WORK TO DO
Copy the text lines of every entry word for word, leaving out the pictures.

GIVEN RECORDS
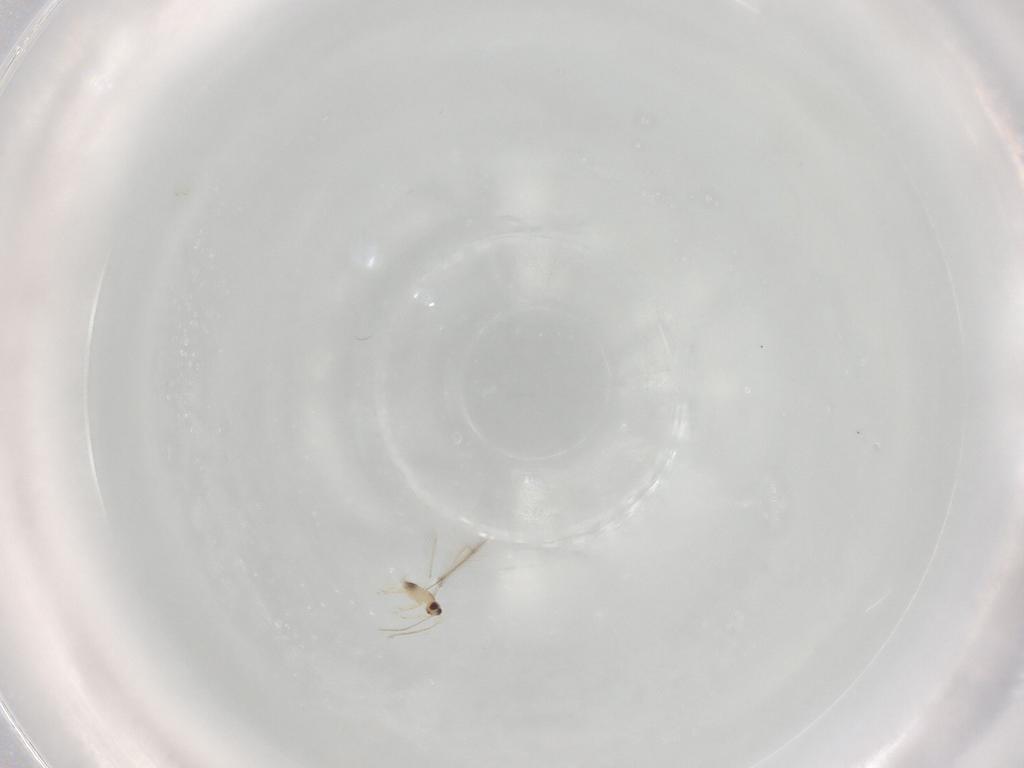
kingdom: Animalia
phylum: Arthropoda
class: Insecta
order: Hymenoptera
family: Mymaridae
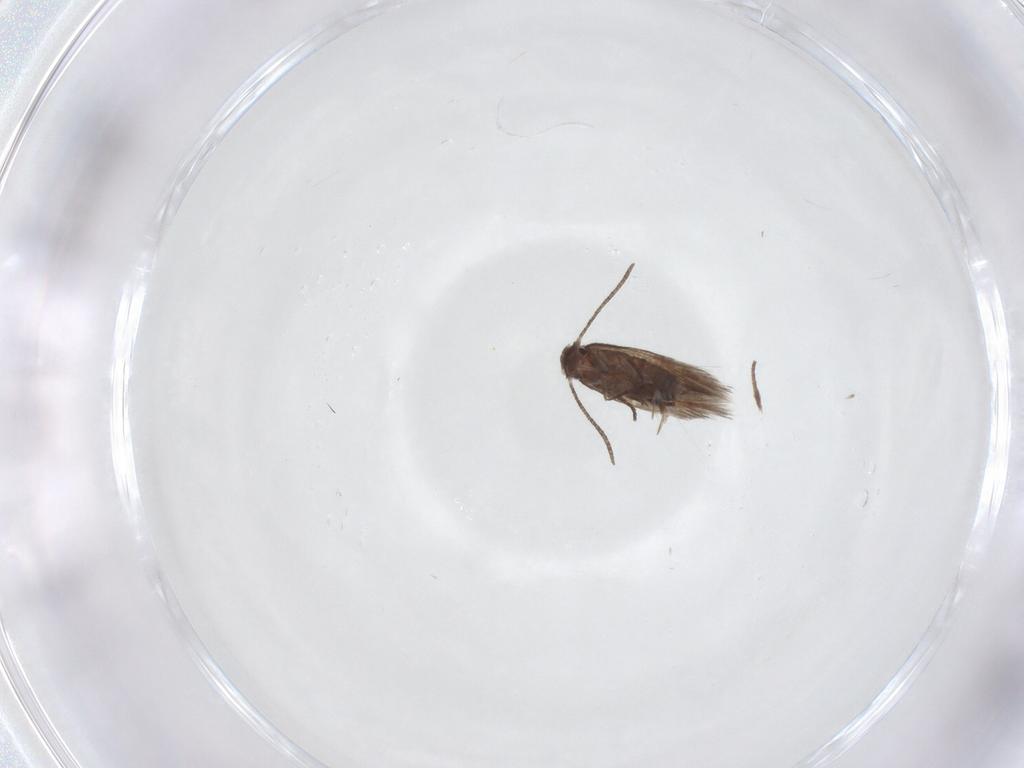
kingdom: Animalia
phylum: Arthropoda
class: Insecta
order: Lepidoptera
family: Lyonetiidae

WRITTEN REPLY
kingdom: Animalia
phylum: Arthropoda
class: Insecta
order: Hymenoptera
family: Mymaridae
kingdom: Animalia
phylum: Arthropoda
class: Insecta
order: Lepidoptera
family: Lyonetiidae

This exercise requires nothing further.